By early May, his assignments were done and the credits were earned. He was officially a member of the Class of 2022. (Considering his current $ 45.8 million salary, good luck to the other grads hoping to be named “Most Successful.”) It also meant he overcame another bit of Davidson culture – the basketball program won ‘t retire a number unless the player has graduated. Even if it’s Stephen Curry.
“[You have to] understand the traditions of Davidson and the necessity of that degree to have that ceremony, ”Curry said.
On Mother’s Day, he told an elated Sonya the news.
“I finally got to join my siblings on: [the college graduate] front, ”he said. “I’m not the odd one out anymore.”
Then came last weekend’s commencement. Curry was in the Bay Area, preparing for the Western Conference finals which begin Wednesday when the Warriors host the Dallas Mavericks. He got up early though and watched the livestream from North Carolina.

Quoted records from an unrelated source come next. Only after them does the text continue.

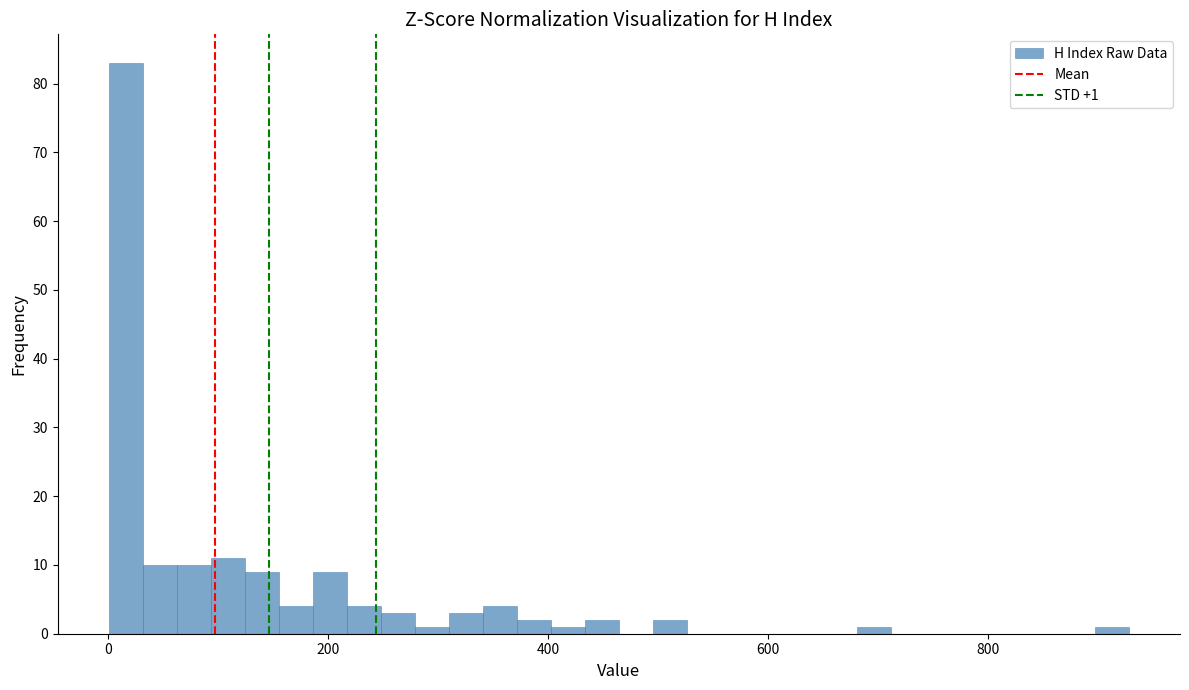

Read against the x-axis, roughly where is the centre of the tallest bar?

20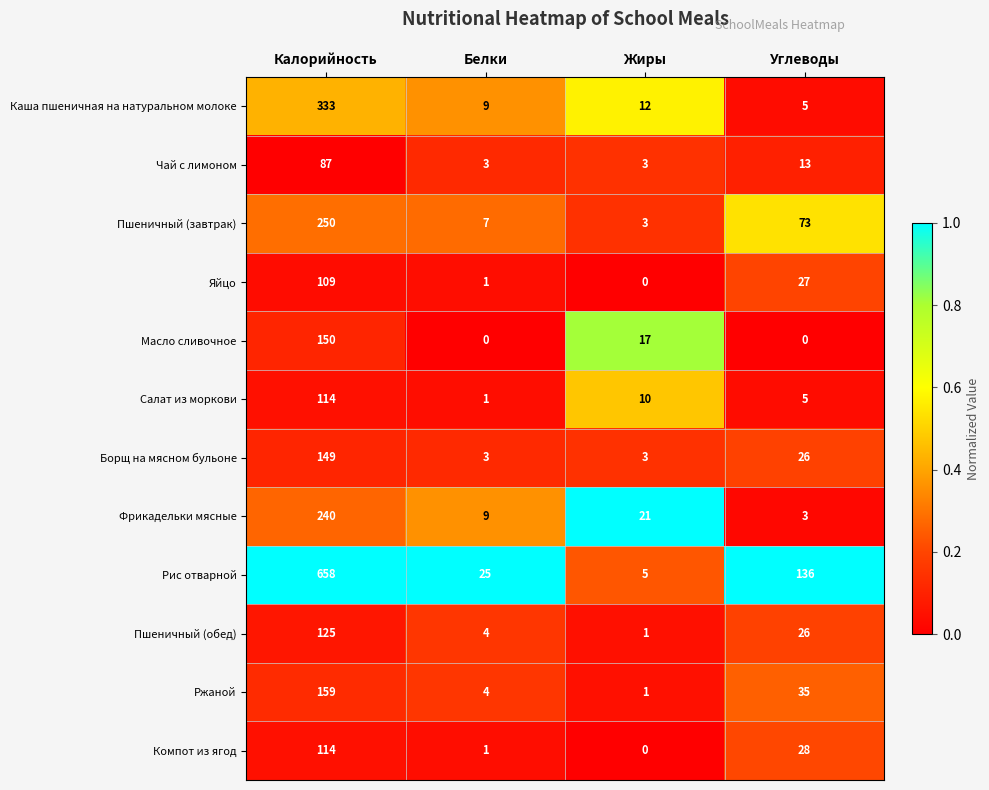

At how many categories does at least one series exceed 0?

4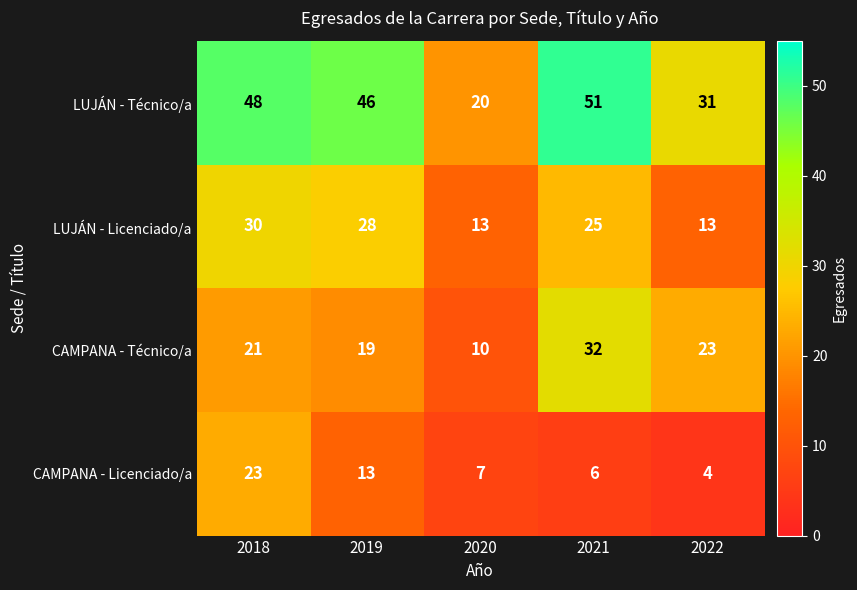

Where is LUJÁN - Licenciado/a nearest to the value 21?

2021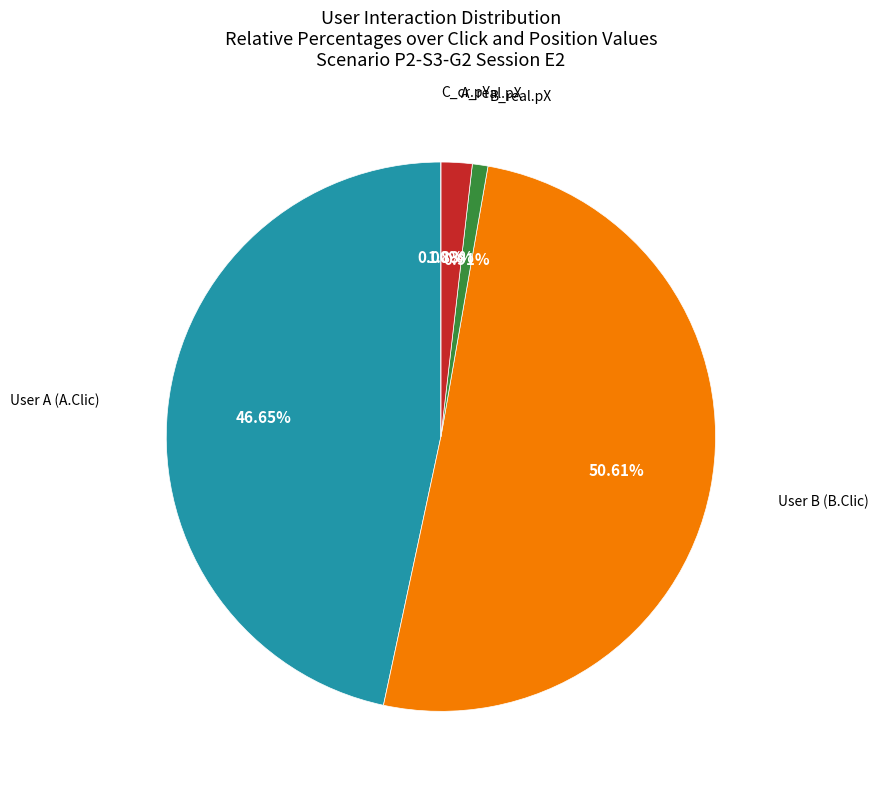

Is the sum of User B (B.Clic) and C_cr.pY greater than half?

Yes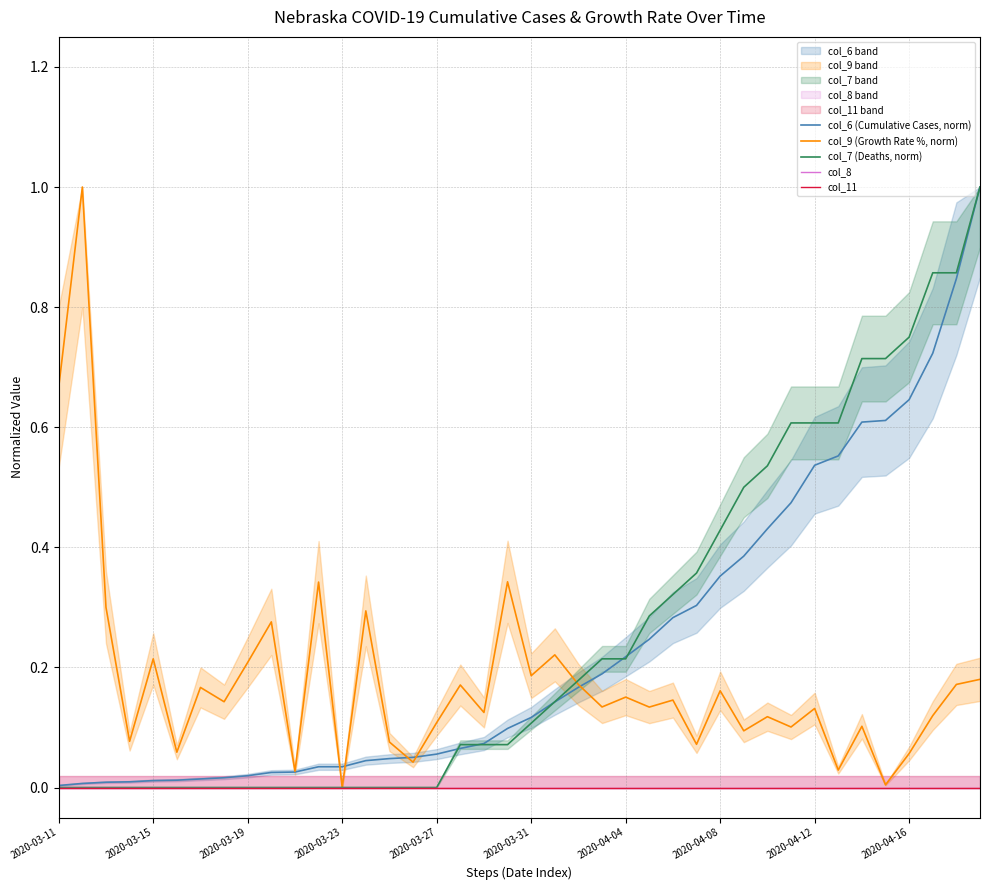

What is the sum of all col_6 (Cumulative Cases, norm) values?

9.5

“I kind of relive the sights and sounds of school,” Curry said. “It’s been a long time, obviously, since I left campus.”
McKillop was there in his stead. So was a big cutout picture of Steph, which fellow graduates, parents and professors posed with. Perhaps most exciting to Curry, the photo made it to McKillop’s traditional party he throws for the graduating seniors.
They posed for a picture while “holding up a picture of me,” Curry said.
One last Davidson tradition for Stephen Curry. Unless he wants to help the first-year students move in again.